== Task statement ==
Look through the entries below and report how many lines hold the string "demonstrates". Only the number is wanted.

** Opening Available data block **

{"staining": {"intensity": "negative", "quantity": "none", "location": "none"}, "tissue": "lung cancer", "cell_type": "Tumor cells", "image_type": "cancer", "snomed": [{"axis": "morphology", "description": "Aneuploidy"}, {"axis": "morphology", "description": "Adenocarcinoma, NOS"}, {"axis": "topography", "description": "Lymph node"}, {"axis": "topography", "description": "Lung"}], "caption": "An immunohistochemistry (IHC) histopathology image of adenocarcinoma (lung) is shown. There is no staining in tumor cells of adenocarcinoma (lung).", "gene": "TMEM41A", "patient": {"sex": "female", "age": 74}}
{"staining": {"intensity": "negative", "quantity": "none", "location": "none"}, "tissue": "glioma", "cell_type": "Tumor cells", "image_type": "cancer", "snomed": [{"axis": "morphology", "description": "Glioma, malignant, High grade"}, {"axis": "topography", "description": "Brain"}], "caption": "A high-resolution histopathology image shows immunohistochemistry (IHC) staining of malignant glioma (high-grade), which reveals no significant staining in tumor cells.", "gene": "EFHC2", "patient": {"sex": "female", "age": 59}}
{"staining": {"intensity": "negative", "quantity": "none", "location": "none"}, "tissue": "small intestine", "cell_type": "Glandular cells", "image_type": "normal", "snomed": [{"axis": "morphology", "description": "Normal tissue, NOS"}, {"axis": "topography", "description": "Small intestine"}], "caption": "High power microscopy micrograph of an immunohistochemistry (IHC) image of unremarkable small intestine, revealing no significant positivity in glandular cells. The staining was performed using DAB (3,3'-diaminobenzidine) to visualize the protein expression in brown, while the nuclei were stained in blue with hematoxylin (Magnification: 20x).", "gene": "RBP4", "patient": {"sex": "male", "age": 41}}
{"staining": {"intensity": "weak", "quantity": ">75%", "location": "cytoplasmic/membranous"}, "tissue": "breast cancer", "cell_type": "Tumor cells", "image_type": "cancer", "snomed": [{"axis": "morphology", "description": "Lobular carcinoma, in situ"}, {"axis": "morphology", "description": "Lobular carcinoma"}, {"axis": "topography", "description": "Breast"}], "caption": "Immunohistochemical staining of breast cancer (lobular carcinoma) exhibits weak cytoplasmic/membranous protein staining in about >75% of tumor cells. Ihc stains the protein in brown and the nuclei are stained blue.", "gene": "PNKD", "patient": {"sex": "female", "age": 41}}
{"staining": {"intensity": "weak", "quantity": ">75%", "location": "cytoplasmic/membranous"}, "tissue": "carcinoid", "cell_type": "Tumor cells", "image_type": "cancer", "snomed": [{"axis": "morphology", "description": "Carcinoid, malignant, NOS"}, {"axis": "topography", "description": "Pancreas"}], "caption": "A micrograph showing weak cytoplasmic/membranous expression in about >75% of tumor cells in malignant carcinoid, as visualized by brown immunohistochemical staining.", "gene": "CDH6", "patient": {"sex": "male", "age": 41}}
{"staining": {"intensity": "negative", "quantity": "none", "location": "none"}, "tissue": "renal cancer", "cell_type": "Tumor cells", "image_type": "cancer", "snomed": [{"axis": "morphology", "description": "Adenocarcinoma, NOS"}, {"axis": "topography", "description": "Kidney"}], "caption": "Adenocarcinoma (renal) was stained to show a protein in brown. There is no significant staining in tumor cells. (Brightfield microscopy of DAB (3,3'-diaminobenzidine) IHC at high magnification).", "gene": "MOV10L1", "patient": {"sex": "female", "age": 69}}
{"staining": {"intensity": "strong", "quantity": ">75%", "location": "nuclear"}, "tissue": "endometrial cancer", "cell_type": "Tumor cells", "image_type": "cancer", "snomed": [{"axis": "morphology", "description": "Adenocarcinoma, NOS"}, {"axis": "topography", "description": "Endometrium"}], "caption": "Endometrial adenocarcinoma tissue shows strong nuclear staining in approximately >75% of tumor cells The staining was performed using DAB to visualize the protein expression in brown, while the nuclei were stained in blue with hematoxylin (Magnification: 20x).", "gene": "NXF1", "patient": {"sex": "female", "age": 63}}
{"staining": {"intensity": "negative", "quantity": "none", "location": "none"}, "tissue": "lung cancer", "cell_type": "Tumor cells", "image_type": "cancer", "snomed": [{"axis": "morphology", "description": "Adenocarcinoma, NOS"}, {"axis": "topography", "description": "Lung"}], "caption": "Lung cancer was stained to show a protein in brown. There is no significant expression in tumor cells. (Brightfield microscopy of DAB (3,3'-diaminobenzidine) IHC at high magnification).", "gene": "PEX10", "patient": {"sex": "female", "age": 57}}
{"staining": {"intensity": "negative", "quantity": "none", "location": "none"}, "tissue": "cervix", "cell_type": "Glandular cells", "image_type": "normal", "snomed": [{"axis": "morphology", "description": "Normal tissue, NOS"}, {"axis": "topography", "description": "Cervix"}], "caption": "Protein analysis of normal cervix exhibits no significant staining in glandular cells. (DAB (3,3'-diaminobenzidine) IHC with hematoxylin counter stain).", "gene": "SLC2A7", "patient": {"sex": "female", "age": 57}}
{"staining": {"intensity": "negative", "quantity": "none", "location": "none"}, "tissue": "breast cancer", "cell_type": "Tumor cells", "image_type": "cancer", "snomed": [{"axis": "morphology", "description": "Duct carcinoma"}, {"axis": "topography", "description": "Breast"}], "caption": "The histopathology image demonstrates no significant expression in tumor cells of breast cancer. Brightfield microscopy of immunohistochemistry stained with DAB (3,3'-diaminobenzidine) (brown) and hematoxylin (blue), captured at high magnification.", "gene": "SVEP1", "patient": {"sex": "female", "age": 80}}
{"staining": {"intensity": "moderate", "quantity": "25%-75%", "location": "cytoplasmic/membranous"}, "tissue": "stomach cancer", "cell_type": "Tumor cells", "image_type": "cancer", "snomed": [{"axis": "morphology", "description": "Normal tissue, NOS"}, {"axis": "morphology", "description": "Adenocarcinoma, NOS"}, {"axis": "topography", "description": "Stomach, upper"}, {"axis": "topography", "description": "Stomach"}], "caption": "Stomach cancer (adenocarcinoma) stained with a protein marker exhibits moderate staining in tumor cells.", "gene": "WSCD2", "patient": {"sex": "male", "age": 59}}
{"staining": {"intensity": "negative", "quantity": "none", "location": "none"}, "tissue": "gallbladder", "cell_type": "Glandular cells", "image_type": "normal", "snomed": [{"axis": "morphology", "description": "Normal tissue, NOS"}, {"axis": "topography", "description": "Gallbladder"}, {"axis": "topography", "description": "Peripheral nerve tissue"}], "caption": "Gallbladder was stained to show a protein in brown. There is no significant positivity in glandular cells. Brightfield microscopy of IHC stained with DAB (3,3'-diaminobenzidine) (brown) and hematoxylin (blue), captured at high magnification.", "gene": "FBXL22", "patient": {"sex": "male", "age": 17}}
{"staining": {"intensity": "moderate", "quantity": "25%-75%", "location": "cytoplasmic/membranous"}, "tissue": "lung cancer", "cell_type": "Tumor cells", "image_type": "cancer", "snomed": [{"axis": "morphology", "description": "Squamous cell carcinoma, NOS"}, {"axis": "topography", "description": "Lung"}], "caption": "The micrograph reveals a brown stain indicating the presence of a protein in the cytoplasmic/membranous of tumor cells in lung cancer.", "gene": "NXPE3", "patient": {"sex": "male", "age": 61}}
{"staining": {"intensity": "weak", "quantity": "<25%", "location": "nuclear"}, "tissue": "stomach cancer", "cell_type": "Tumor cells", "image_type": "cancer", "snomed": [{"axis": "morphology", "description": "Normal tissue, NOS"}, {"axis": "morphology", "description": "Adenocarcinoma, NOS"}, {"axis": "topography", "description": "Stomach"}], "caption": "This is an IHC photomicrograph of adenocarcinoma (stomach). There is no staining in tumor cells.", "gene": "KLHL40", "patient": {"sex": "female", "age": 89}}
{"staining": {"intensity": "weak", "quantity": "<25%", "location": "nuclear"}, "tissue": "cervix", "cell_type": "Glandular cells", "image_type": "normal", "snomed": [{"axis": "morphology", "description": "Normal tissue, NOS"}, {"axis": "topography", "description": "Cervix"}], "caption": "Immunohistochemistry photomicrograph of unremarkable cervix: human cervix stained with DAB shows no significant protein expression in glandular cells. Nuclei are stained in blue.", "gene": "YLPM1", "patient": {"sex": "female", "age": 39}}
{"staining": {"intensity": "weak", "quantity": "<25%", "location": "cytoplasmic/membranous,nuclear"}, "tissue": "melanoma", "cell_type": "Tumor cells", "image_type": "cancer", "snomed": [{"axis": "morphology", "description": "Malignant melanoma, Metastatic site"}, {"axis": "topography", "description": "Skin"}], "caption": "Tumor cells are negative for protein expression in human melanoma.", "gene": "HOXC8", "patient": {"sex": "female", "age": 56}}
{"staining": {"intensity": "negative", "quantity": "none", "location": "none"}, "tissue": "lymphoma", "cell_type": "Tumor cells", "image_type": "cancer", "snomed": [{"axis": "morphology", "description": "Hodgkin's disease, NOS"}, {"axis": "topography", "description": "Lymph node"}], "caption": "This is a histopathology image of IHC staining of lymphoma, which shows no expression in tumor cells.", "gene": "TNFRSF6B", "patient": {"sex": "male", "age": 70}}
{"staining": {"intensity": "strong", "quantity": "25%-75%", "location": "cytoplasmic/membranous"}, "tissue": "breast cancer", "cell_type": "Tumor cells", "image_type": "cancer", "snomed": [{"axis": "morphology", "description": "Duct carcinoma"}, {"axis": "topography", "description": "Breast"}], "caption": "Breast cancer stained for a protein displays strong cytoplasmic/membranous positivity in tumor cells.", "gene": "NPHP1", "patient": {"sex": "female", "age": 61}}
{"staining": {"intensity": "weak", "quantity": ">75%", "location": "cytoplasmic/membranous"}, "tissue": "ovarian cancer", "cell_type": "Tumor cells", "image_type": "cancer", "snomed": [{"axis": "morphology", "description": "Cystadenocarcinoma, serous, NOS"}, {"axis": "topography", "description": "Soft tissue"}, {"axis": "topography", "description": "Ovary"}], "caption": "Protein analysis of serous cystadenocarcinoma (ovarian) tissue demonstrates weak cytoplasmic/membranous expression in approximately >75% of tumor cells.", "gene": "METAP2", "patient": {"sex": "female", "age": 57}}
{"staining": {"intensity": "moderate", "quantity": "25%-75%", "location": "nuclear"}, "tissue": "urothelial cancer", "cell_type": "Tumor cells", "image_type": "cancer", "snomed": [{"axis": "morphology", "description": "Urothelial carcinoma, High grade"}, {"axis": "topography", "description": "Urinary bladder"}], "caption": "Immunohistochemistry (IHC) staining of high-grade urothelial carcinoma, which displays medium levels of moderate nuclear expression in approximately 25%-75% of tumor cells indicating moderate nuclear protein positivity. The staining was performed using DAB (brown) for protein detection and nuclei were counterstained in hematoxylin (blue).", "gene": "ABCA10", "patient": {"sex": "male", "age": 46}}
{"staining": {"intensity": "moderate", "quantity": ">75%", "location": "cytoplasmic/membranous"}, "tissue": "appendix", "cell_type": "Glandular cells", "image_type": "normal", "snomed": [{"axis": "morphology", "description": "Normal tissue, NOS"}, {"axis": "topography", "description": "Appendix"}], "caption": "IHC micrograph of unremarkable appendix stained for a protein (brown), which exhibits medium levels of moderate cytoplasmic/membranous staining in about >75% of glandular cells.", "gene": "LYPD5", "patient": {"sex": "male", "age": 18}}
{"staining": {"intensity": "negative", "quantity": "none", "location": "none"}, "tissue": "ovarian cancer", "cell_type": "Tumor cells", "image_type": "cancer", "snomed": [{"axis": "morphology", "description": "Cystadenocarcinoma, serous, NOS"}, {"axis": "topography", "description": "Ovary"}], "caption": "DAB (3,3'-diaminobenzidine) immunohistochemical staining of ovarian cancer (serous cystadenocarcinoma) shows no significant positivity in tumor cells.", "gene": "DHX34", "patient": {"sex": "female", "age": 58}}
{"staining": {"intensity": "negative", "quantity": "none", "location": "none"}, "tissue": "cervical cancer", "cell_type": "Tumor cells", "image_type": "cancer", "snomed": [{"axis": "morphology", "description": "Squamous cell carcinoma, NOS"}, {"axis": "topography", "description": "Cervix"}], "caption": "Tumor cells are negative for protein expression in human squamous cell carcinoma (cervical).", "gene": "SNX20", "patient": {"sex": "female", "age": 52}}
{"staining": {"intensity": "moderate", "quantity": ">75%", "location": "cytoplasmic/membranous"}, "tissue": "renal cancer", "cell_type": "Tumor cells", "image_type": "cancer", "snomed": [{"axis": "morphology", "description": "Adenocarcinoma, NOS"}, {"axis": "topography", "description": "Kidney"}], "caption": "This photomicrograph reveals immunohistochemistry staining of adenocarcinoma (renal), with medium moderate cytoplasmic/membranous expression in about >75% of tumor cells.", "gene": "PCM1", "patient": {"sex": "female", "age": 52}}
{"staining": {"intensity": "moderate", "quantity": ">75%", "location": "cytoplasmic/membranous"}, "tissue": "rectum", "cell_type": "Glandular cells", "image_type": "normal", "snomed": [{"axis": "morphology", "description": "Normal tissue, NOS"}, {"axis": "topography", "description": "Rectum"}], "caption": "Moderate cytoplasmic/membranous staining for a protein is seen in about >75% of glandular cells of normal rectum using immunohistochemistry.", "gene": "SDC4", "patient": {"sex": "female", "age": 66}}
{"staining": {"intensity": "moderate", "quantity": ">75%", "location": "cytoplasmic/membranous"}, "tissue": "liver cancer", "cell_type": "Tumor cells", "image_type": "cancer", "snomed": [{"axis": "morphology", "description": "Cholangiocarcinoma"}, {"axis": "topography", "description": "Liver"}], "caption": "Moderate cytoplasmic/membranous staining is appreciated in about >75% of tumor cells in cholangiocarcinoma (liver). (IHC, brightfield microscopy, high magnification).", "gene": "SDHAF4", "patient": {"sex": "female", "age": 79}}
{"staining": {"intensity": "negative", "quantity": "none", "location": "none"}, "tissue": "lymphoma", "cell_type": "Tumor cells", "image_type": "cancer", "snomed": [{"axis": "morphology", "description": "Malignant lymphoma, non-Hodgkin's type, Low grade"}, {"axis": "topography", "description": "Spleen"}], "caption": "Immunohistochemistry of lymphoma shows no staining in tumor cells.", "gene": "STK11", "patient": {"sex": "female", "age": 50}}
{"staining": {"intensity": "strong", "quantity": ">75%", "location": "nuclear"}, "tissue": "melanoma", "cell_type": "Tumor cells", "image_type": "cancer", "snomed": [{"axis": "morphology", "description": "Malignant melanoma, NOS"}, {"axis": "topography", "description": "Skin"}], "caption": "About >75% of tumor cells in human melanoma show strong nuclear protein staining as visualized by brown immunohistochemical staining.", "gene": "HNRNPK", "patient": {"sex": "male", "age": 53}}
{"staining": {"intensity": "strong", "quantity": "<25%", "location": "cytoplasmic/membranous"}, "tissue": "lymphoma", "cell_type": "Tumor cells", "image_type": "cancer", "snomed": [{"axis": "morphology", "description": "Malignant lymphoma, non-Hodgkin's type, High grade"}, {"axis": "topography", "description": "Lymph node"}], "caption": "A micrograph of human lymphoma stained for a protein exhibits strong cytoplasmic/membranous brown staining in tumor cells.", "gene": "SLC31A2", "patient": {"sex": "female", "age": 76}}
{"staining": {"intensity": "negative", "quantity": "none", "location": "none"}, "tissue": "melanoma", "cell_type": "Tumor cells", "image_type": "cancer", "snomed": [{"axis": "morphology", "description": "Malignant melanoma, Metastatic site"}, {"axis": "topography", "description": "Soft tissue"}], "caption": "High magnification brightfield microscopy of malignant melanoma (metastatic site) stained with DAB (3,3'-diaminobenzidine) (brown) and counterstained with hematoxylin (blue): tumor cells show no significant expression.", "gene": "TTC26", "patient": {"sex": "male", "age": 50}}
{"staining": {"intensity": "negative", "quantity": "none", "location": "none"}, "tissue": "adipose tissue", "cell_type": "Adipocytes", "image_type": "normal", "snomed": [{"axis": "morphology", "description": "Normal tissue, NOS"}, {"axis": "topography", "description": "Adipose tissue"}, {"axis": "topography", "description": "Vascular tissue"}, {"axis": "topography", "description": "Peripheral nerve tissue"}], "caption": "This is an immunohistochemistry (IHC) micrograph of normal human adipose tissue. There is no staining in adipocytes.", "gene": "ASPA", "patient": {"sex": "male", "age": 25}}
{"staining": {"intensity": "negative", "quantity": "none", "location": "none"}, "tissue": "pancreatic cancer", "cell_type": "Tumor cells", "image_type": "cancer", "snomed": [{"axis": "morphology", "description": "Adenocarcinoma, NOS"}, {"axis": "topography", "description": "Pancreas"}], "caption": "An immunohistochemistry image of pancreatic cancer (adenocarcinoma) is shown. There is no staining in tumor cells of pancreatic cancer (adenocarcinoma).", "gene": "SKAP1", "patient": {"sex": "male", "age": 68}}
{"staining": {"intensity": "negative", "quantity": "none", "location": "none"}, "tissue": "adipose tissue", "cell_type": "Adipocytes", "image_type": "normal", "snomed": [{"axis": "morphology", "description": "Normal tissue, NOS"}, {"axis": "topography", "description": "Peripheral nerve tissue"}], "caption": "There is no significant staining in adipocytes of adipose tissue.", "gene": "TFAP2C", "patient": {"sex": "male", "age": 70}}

** Closing Available data block **

== Result of this exercise ==
2